Present, continuous, past enuncia la verdad intolerable de que no existe otro tiempo distinto del nuestro y que lo más que podemos hacer es intentar revivirlo. No a la manera proustiana (vía la memoria involuntaria), sino a través de una trampa tecnológica. El pasado no sale del fondo de una taza de té sino del fondo de un ojo elec­trónico, de las entrañas de un mecanismo fría­mente científico.

2.°) En el relato tradicional alguien dice “yo” en mi lugar. Si todo relato se realiza necesaria­mente en primera persona ‑aunque adopte a veces la sutil apariencia de la tercera persona‑, la instalación de Graham enuncia un “tú” singu­lar. Aquí vídeo deja de significar “yo veo” para convertirse en “algo te ve” o mejor aún en “ves algo que te ve y ve tu pasado no sólo tu presente y te ves verlo viendo que te ve”. Y así hasta el infinito.

3.°) Conviene señalar que si sólo hubiese pre­sente no existiría el efecto que nos ocupa. De hecho toda ficción se relaciona con el pasado (foto, cine, literatura... ). Siempre se cuenta algo “anterior” (¿el teatro es una excepción?). El dis­positivo de Graham tiene la virtualidad de in­sertar de manera radical el presente en un pa­sado transmutándolo en ficción y convirtiéndolo permanentemente en pasado que vuelve. El tiempo no es embalsamado como en el cine sino perpetuamente reciclado. Un auténtico eterno retorno que sólo se interrumpe con el abandono por parte del espectador del espacio de la instalación.

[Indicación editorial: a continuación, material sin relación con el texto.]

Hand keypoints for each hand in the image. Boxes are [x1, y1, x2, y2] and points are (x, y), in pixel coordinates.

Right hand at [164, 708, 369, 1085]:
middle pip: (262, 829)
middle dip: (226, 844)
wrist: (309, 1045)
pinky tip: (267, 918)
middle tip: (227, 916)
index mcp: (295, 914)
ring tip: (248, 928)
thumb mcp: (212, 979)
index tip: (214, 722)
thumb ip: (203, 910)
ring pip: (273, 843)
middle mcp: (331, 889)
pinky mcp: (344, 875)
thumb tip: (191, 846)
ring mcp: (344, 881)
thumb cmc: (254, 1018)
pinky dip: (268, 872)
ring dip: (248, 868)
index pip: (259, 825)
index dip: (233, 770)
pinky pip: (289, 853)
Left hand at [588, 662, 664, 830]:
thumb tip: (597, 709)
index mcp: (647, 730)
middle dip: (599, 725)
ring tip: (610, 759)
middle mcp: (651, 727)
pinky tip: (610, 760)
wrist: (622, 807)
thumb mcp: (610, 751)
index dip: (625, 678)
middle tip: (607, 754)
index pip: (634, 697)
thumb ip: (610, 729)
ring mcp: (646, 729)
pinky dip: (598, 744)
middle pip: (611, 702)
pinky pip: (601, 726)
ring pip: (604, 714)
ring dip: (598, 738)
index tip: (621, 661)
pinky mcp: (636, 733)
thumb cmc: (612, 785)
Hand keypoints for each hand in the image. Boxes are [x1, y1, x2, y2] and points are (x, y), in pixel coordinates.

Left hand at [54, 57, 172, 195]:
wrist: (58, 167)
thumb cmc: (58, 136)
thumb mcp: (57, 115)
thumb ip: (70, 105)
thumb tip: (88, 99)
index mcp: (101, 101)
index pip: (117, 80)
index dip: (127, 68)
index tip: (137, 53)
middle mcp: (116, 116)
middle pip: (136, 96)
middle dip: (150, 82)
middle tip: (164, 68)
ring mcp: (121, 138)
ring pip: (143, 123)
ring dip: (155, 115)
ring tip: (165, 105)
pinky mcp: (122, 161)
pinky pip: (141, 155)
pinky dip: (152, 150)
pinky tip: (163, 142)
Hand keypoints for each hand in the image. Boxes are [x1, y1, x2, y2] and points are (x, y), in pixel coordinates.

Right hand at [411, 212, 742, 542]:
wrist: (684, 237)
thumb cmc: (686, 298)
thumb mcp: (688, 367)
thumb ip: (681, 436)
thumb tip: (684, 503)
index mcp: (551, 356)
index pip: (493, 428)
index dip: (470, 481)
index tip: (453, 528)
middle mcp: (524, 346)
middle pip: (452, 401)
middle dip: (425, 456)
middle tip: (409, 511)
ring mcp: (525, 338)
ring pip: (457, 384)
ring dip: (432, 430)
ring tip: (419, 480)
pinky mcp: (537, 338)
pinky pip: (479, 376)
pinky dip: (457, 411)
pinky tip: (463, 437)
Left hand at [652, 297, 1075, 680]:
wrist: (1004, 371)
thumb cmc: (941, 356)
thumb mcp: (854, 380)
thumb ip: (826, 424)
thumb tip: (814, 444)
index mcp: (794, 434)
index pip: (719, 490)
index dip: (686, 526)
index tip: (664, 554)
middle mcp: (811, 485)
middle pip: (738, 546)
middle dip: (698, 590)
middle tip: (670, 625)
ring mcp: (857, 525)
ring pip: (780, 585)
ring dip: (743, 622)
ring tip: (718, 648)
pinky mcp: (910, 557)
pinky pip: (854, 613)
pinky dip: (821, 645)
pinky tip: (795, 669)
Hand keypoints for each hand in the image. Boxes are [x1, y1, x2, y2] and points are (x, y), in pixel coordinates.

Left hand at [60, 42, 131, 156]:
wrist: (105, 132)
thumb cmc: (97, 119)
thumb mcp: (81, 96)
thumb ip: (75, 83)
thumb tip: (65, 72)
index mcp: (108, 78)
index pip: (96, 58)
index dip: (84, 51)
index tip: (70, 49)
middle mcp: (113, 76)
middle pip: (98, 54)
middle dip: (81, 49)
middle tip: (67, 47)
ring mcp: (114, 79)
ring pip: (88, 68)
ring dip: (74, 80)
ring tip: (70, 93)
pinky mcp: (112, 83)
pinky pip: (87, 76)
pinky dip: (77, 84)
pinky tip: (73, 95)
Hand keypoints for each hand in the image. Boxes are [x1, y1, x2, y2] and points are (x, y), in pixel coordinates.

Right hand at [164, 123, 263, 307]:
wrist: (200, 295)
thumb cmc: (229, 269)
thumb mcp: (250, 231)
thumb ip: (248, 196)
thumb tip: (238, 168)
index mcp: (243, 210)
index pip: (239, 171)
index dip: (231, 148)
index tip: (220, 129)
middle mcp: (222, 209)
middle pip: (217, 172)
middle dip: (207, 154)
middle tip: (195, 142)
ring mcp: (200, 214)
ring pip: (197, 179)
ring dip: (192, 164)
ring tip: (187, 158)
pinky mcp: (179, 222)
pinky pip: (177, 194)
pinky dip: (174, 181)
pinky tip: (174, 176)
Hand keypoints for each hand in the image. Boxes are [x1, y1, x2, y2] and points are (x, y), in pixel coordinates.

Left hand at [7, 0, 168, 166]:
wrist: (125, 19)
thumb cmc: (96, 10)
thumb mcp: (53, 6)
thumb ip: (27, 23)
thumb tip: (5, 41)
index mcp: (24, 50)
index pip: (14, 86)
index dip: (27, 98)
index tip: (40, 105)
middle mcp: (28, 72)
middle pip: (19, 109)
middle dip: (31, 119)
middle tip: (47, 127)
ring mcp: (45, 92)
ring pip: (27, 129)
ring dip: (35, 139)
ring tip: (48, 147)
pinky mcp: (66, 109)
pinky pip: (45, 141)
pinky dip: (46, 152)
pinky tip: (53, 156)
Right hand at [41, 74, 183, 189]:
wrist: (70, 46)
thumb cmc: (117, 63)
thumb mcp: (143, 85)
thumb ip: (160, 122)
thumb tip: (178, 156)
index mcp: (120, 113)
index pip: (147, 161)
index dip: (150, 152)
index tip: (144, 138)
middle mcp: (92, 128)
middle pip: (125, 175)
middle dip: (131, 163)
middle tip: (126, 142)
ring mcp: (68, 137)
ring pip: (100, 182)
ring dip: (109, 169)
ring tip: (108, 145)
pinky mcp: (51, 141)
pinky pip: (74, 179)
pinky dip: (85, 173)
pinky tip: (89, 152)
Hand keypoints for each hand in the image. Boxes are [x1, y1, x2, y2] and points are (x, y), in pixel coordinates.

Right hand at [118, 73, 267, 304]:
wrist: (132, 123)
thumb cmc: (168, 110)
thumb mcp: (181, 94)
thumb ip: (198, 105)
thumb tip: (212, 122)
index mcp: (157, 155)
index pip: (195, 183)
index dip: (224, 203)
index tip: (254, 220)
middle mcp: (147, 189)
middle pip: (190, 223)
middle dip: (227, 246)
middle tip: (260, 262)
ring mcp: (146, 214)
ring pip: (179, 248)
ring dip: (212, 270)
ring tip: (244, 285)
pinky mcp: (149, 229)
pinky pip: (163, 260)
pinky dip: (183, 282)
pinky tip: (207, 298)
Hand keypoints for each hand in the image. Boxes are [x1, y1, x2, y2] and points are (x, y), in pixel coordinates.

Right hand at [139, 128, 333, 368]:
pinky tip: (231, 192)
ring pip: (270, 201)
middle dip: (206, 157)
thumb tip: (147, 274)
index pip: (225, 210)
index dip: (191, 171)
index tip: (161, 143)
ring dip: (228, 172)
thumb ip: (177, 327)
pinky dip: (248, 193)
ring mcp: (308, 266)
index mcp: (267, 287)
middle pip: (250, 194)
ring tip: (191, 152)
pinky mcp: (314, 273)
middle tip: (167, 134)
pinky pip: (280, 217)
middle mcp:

4.°) Allí donde el cine es un dispositivo que atrapa al espectador permitiéndole proyectarse en la narración/ficción, en el territorio que abre el mecanismo diseñado por Graham no existe otra ficción que la del yo singular que penetra en el interior de la instalación. Y aquí hace su aparición un tema típico del cine de terror: la muerte que retorna en forma de nuestro propio pasado que surge ante nuestros ojos atónitos. El terror, por tanto, como efecto producido por la aparición de nuestro propio yo que se convierte en materia central de la puesta en escena.

5.°) Nos encontramos en presencia, sin duda, de una nueva narración. Nueva narración que funciona a la vez en presente y pasado. De la que el espectador es a la vez autor y actor, sólo precedido por la instalación que parece aguar­darlo en un silencio ominoso.

Present, continuous, past es el lugar donde se ponen en escena no ya los fantasmas, sino el cuerpo (y su particular temporalidad) del es­pectador. Espectador siempre distinto y que aquí se encuentra narrado, convertido en fic­ción.

Henos aquí enfrentados no ya con la “suspen­sión de la incredulidad” típica de la ficción clá­sica, sino con esa “incredulidad de la suspensión temporal” que tiene como causa el imprevisto surgimiento de un espectro que creíamos haber dejado definitivamente atrás.

Si la esencia de la expresión videográfica es el tiempo, qué duda cabe de que dispositivos como el comentado juegan a fondo con esta ca­racterística situándonos en un nuevo lugar des­de el que las viejas preguntas exigen ser re­planteadas.

Es desde locus como éste desde donde la imagen electrónica ‑más allá de los fuegos ar­tificiales de los efectos digitales‑ es capaz de proporcionar nuevas respuestas a preguntas que no siempre nos atrevemos a formular. Si antes hemos dicho que convenía añadir a la problemática del “spectator in fabula” la del “spectator in loco” ahora estamos en condicio­nes de entender que no hay otra fábula que la del lugar del espectador aunque nos resulte in­quietante admitirlo. Pero éste es el precio que pagan el crítico y el teórico por acercarse de­masiado a las obras.